An IAB ads.txt with internally contradictory authorized-seller declarations, fictitious ad networks, or malformed lines that ads.txt crawlers should reject.

mode contradictory (default; same seller listed as both DIRECT and RESELLER), fake-sellers (domains that don't exist or are decommissioned), malformed (missing fields, bad delimiters).

details

GET /humans.txt

A humans.txt that contradicts itself, recursively references itself for every field, or contains time-paradox dates.

mode contradictory (default; same person listed as both Maintainer and 'does not contribute'), recursive ('see /humans.txt' for every field), time-paradox (dates like 2099-13-32, 1856-02-29, 'tomorrow').

details

GET /llms.txt

An llms.txt (the proposed convention for telling LLMs about site structure) that lists pages that 404, contradicts itself, or embeds prompt-injection content. Tests whether AI agents that ingest llms.txt sanitise it before acting.

mode dead-links (default; every linked path 404s), contradictory (summary disagrees with linked-page content), prompt-injection (embeds 'ignore previous instructions' content — clearly labelled chaos, useful for testing whether your agent sanitises ingested llms.txt).

details

GET /robots.txt

A robots.txt that contradicts itself, sets impossible crawl delays, or returns malformed directives. Crawlers that parse strictly should reject; lenient crawlers will produce unpredictable behaviour.

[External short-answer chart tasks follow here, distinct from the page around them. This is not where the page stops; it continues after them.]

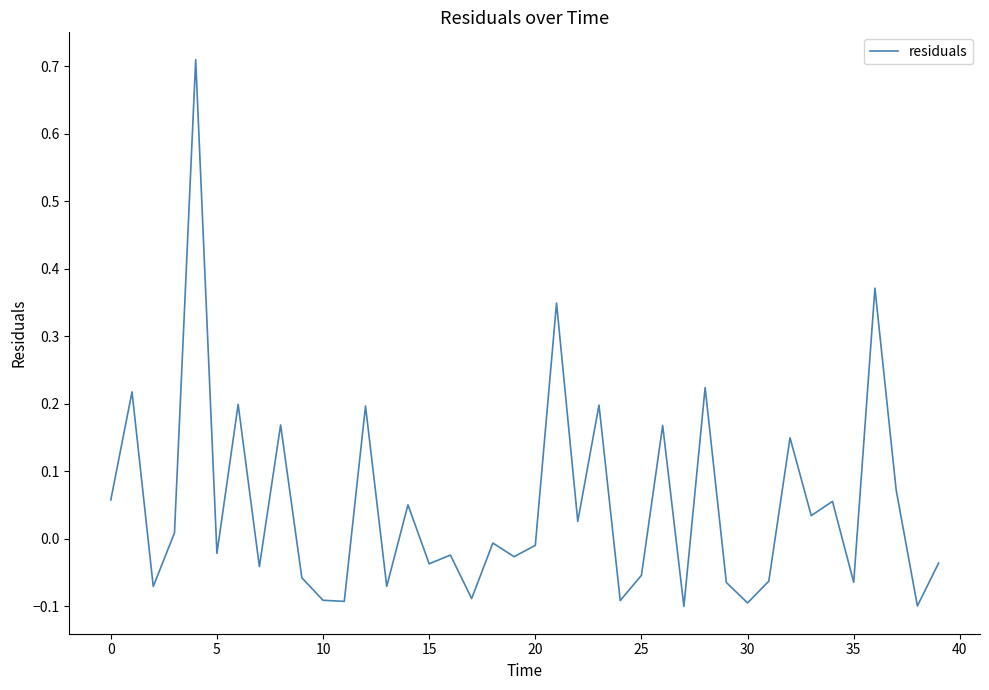

How many series are shown in this chart?

1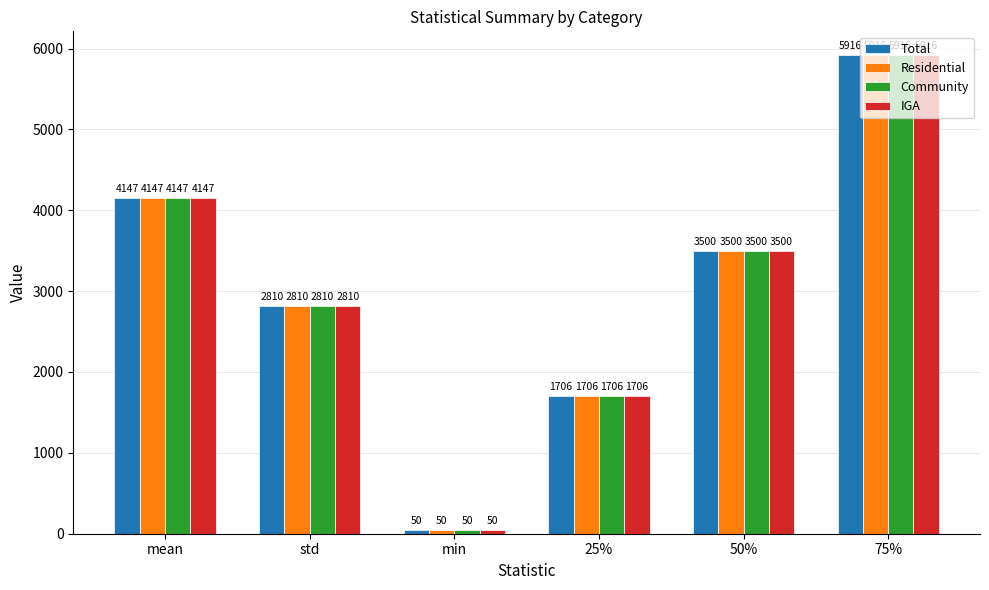

Count the number of data series in this chart.

4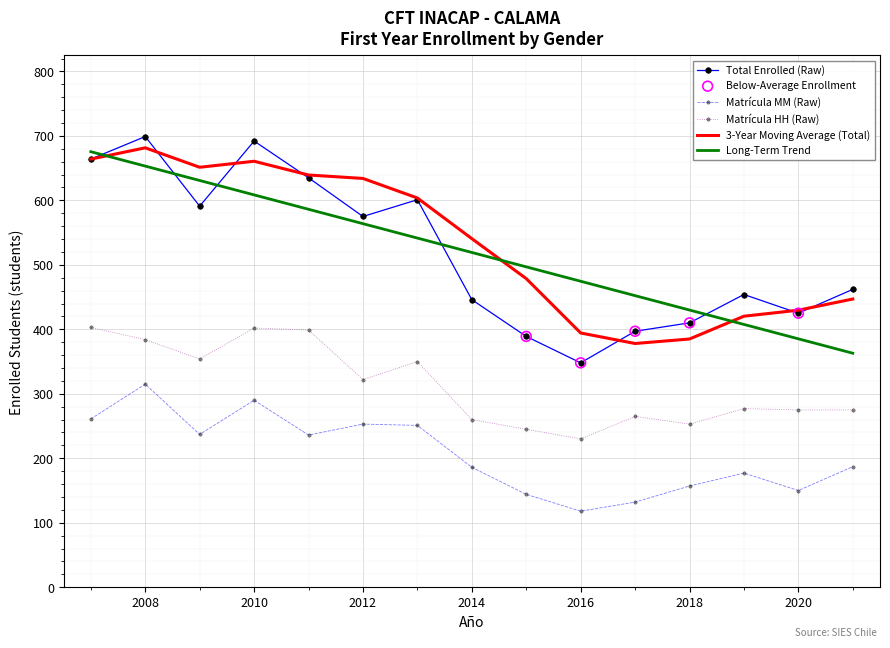

Which series has the largest range (max minus min)?

Total Enrolled (Raw)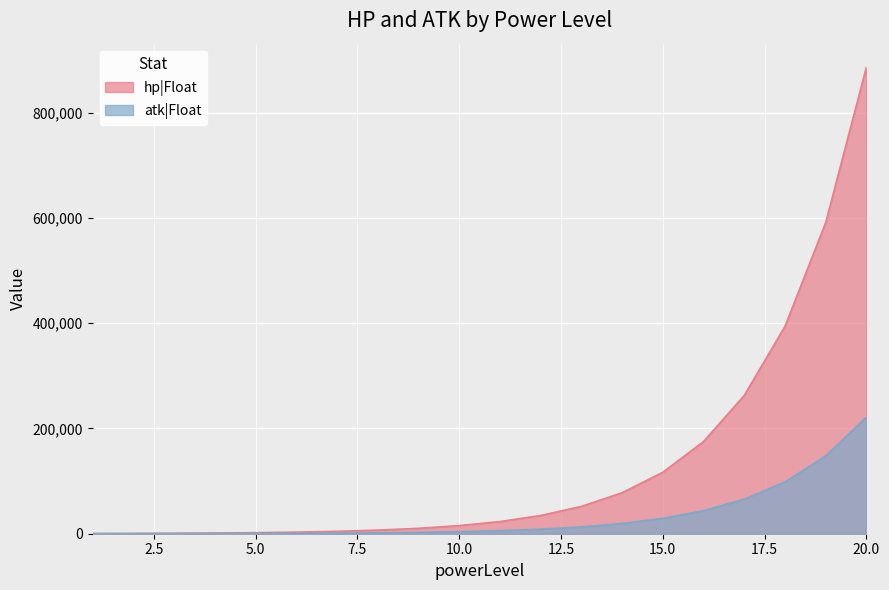

Is it true that hp|Float equals 34599 at 12?

True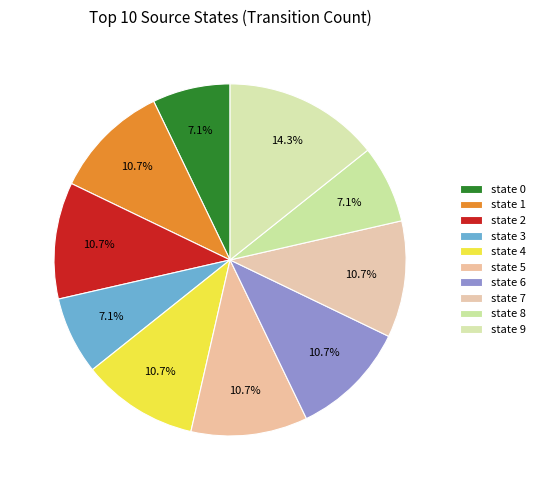

Count the number of slices in the pie.

10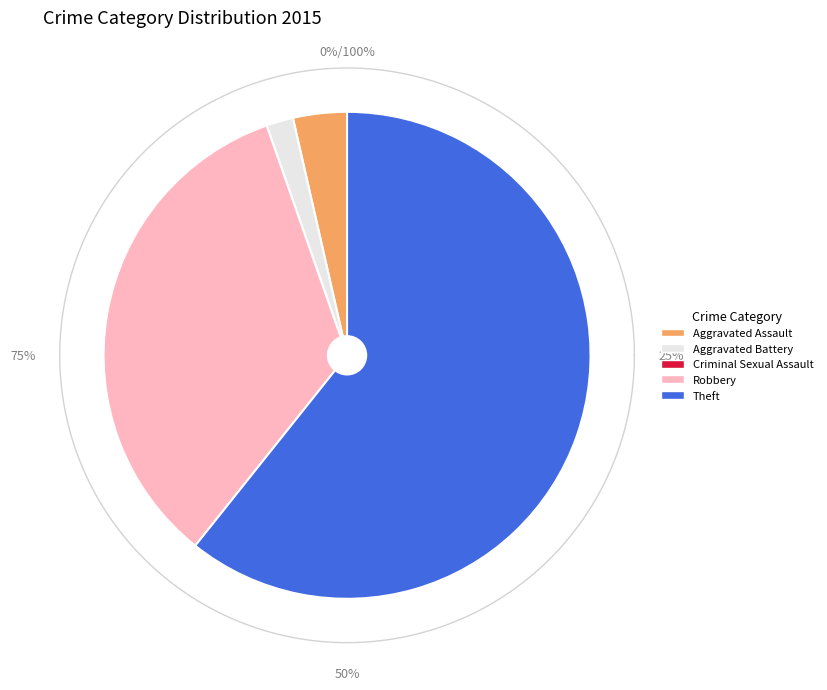

To the nearest percent, what is the difference between the largest and smallest slice percentages?

61%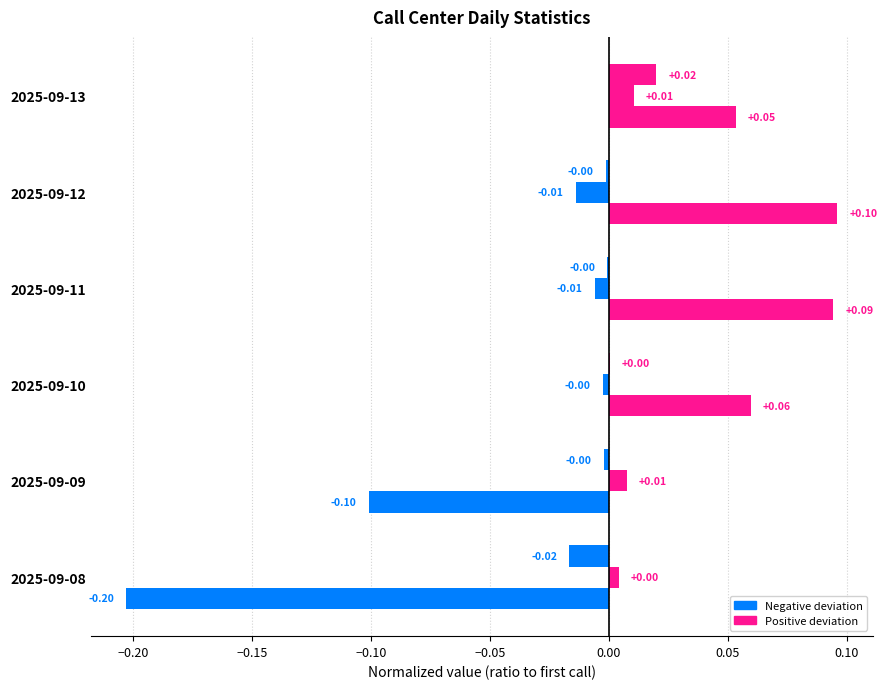

Is it true that Repeat call complaint equals 0.0 at 2025-09-13?

False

mode contradictory (default; Allow and Disallow for the same path), tarpit (50 narrow Allow paths that all loop), malformed (missing colons, invalid directives), infinite-crawl-delay (Crawl-delay: 999999999).

details

GET /sitemap.xml

A sitemap that crawlers will follow into bad places: 404 URLs, future-dated lastmod values, circular sitemap-index references, or a body that claims gzip encoding but isn't gzipped.

mode dead-urls (default; every <loc> 404s), future-lastmod (lastmod dates in 2099+), circular-index (sitemap-index referencing itself), wrong-encoding (Content-Encoding: gzip header on plain-text body).

details

These files are served at their canonical well-known paths on bots.catastrophic.io. Point your crawler, scanner, or AI agent at this host and observe how it handles metadata that real-world tooling rarely treats as untrusted.

Each file supports a ?mode= parameter to select between several flavours of chaos, with a sensible default per file. All responses carry an X-Chaos-*-Mode header reflecting the selection so monitoring clients can verify which mode they received.